5 Respiration Flashcards
aerobic respiration
requires oxygen and produces carbon dioxide, water and much ATP
anaerobic respiration
takes place in the absence of oxygen and produces lactate (in animals) or ethanol (in plants and fungi) but only as little ATP in both cases
four stages of aerobic respiration
glycolysis
link reaction
krebs cycle
oxidative phosphorlyation
glycolysis brief description
the splitting of the 6-carbon glucose molecule into two 3-carbon pyruvate molecules
link reaction brief description
the 3-carbon pyruvate molecules enter onto a series of reactions which lead to the formation of acetylcoenzyme A, a 2-carbon molecule
krebs cycle brief description
the introduction of acetylcoenzyme A into a cycle of oxidation-reduction reactions that yield some ATP and a large quantity of reduced NAD and FAD
oxidative phosphorylation brief description
the use of the electrons, associated with reduced NAD and FAD, released from the krebs cycle to synthesise ATP with water produced as a by-product
four stages of glycolysis
- phosphorylation of glucose to glucose phosphate
- splitting of the phosphorylated glucose
- oxidation of triose phosphate
- the production of ATP
phosphorylation of glucose to glucose phosphate in glycolysis
glucose is made more reactive by the addition of two phosphate molecules (phosphorylation)

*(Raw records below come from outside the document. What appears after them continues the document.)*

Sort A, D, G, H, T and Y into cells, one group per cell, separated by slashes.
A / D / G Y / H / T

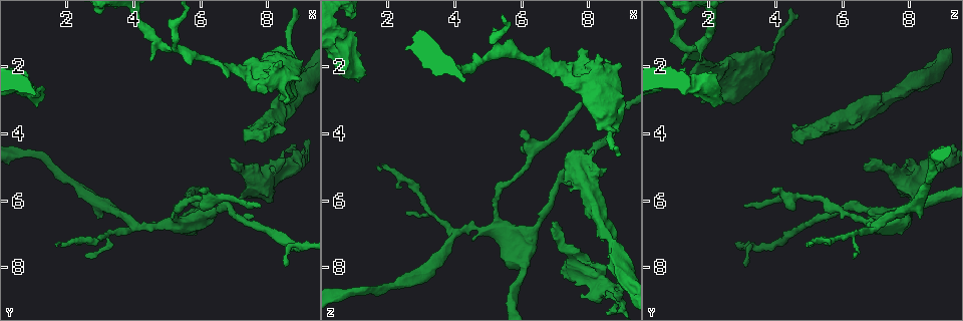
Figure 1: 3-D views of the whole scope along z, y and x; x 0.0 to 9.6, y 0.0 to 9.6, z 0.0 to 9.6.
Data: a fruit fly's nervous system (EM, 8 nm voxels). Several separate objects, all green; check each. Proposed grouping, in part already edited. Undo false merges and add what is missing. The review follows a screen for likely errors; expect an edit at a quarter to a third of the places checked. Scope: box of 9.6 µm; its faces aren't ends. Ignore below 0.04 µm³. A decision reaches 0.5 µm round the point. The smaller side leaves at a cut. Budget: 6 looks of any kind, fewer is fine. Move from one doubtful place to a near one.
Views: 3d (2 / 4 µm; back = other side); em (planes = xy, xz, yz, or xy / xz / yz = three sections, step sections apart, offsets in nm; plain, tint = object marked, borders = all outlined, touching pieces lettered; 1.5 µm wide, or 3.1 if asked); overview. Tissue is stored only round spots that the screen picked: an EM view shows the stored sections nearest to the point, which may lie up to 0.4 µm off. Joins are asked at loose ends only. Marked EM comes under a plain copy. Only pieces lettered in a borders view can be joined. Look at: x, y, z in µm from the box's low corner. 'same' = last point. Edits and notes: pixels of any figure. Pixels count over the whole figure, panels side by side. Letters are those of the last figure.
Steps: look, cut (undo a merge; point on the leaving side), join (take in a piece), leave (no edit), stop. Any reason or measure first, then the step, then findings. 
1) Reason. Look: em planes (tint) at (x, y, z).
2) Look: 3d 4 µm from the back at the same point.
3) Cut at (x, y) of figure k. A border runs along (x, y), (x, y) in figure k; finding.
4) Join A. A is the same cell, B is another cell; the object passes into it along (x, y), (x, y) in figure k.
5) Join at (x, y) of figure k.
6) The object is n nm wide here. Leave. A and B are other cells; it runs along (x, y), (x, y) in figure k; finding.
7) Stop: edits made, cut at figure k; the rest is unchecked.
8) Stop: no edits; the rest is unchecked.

An open end. Look: 3d 2 µm at (8.50, 3.90, 5.05).

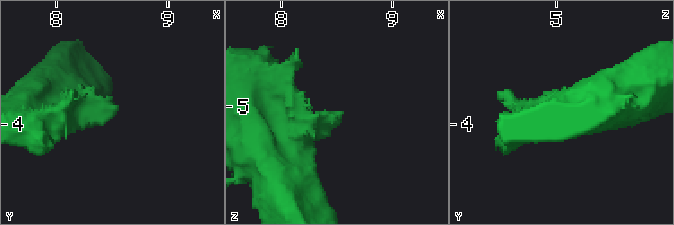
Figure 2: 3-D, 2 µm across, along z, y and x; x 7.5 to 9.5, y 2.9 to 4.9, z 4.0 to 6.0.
Look: em planes (tint) at (8.52, 3.92, 5.06).

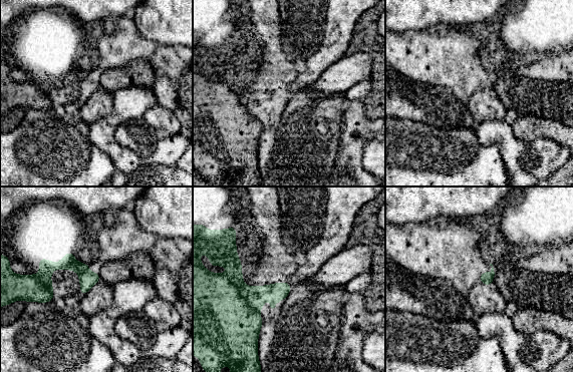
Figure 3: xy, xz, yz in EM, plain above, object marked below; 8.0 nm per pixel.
What lies round it. Look: em planes (borders) at the same point.

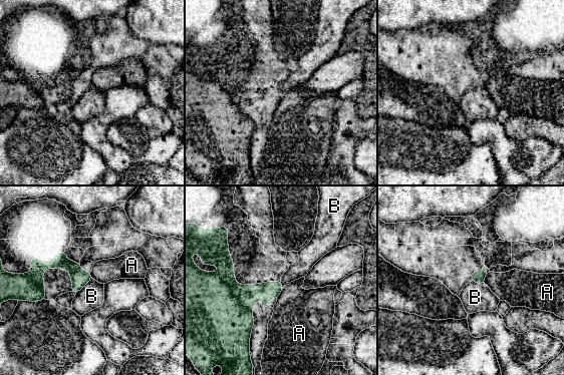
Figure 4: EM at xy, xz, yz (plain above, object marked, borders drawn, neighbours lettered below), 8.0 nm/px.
The longest contact is with B, 190 nm. Leave. A and B are other cells; none of them fits.

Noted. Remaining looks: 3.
Free end. Look: 3d 4 µm at (6.95, 4.85, 6.60).

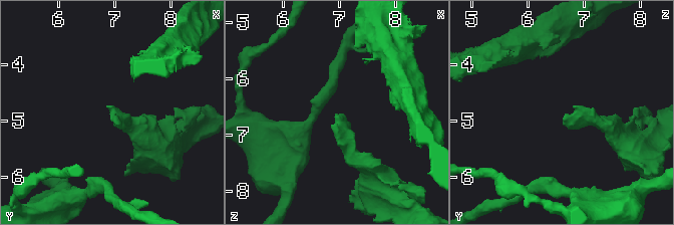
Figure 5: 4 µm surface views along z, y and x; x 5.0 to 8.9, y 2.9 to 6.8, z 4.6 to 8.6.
Shape alone is not enough. Look: em xz step 4 (borders) at (7.00, 4.90, 6.60).

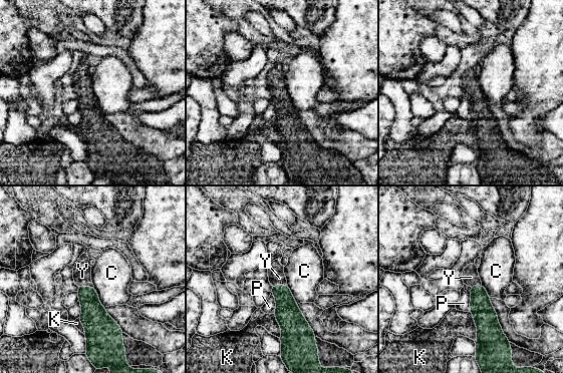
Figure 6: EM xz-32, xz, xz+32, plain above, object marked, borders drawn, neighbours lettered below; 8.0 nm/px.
Look: em planes (borders) at the same point.

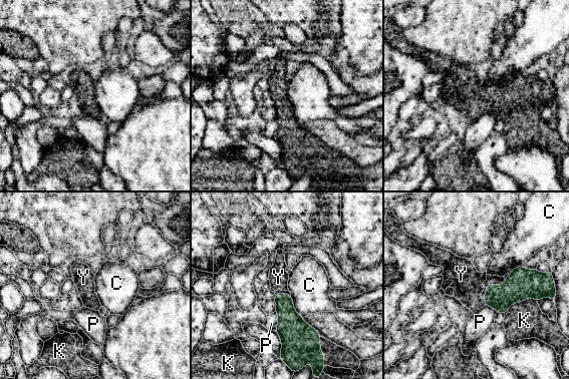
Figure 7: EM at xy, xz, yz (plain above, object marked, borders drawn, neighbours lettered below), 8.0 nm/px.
Join Y. Y is the same cell, C, K and P are other cells; the object passes into it along (512, 291), (484, 302), (468, 283) in figure 7; the neuron continues.

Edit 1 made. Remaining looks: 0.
Stop: edits made, join at figure 7; the rest is unchecked.

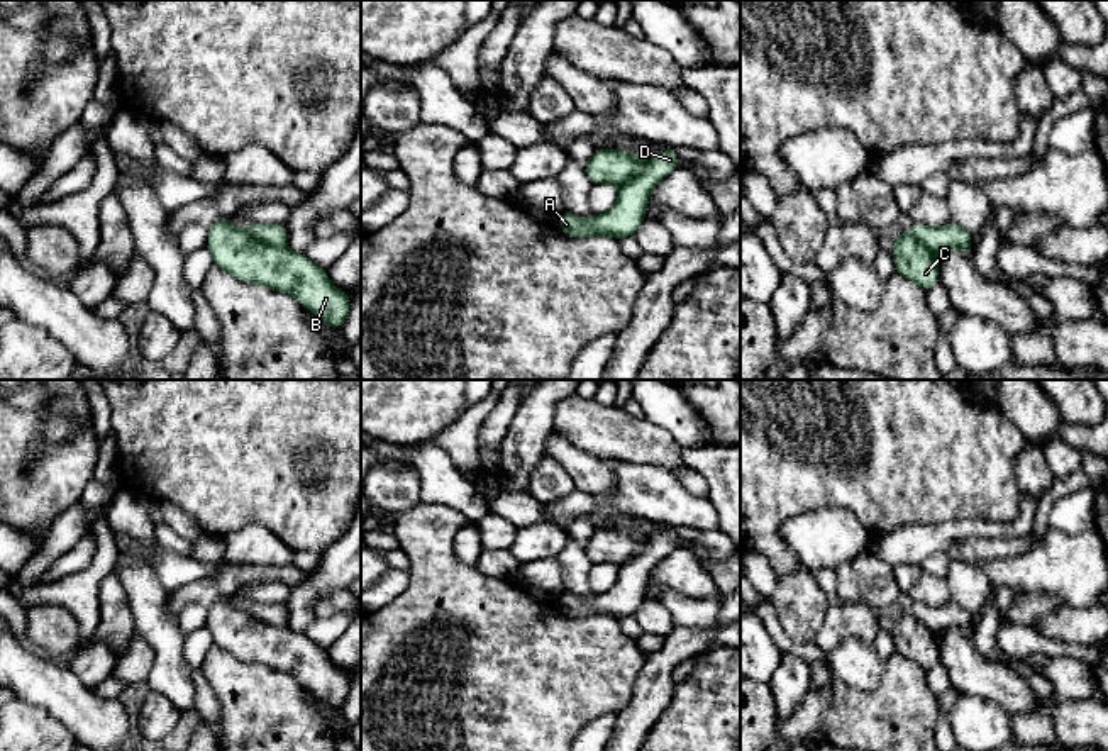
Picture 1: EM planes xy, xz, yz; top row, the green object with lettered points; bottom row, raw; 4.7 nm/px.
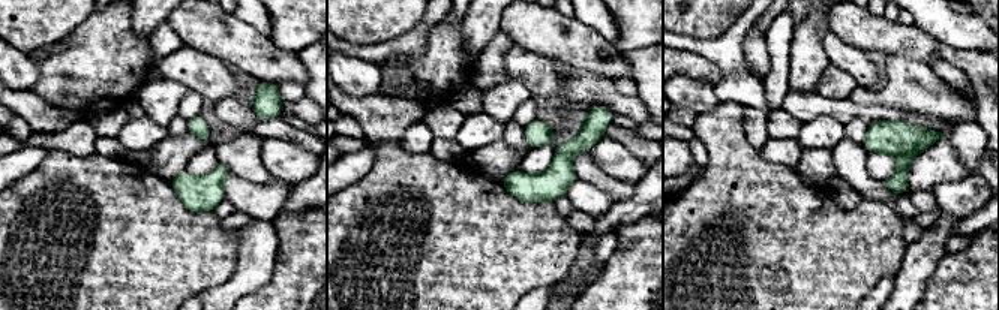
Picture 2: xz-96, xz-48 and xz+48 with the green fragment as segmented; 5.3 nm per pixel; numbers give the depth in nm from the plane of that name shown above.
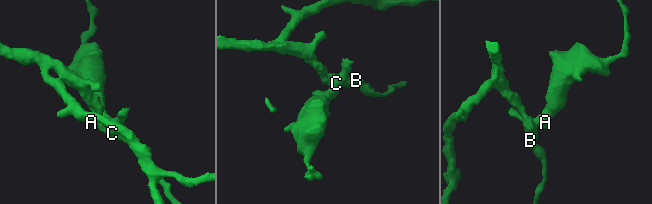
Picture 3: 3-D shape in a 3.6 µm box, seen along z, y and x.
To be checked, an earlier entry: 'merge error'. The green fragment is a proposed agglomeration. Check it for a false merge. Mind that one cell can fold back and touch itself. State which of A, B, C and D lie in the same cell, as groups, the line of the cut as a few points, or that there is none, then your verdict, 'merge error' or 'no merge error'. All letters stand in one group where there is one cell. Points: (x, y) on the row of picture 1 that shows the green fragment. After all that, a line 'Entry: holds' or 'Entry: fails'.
A B C D | no cut | no merge error
Entry: fails

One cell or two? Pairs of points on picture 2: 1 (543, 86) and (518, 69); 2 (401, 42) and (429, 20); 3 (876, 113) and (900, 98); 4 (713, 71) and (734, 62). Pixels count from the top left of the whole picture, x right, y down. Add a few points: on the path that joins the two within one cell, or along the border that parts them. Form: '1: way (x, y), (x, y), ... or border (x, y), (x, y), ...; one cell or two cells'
1: way (537, 80), (524, 69); one cell
2: way (408, 41), (422, 27); one cell
3: border (851, 101), (920, 114); two cells
4: border (689, 51), (719, 68), (714, 87); two cells

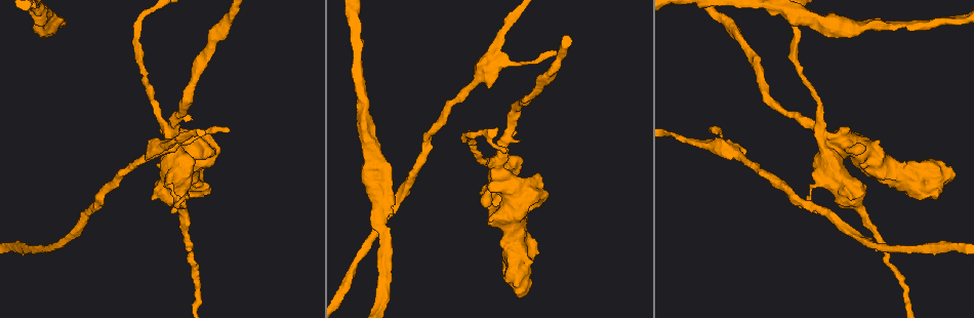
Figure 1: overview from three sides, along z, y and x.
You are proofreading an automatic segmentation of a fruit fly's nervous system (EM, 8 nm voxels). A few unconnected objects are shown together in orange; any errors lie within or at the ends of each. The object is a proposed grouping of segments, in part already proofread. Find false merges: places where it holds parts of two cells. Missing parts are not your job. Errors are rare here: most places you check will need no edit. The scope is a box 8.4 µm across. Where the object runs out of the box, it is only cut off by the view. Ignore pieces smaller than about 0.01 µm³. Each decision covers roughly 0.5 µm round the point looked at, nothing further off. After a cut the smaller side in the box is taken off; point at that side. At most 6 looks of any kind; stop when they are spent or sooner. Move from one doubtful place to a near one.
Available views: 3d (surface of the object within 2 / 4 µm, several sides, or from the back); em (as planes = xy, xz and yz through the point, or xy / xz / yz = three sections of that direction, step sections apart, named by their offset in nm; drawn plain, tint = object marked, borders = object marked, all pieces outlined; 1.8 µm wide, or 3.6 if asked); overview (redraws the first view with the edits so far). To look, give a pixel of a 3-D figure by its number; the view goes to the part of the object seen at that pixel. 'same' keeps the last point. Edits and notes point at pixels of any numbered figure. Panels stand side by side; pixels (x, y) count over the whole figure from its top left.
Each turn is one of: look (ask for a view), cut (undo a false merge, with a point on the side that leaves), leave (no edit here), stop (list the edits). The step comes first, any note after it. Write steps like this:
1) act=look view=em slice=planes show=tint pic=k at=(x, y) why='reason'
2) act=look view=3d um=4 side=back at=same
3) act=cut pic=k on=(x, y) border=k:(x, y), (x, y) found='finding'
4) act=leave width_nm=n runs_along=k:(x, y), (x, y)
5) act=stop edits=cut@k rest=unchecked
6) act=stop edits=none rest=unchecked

act=look view=em slice=yz step=4 show=tint pic=1 at=(171, 131) why='branch point'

the phosphate molecules come from the hydrolysis of two ATP molecules to ADP.
this provides the energy to activate glucose and lowers the activation energy for the enzyme-controlled reactions that follow
splitting of the phosphorylated glucose in glycolysis
each glucose molecule is split into two 3-carbon molecules known as triose phosphate
oxidation of triose phosphate in glycolysis
hydrogen is removed from each of the two TP molecules and transferred to a hydrogen-carrier molecule known as NAD to form NADH
the production of ATP in glycolysis
enzyme-controlled reactions convert each TP into another 3-carbon molecule called pyruvate
in the process, two molecules of ATP are regenerated from ADP
the overall yield from one glucose molecule undergoing glycolysis is..
- 2 molecules of ATP (4 molecules are produced but 2 were used up in the initial phosphorylation of glucose and so the net increase is 2 molecules)
- 2 molecules of NADH
- 2 molecules of pyruvate
where does glycolysis take place?
cytoplasm
the enzymes for the glycolytic pathway are found in the cytoplasm of cells and so glycolysis does not require any organelle or membrane for it to take place
it doesn’t require oxygen and therefore it can take place whether or not it is present
how is glycolysis indirect evidence for evolution?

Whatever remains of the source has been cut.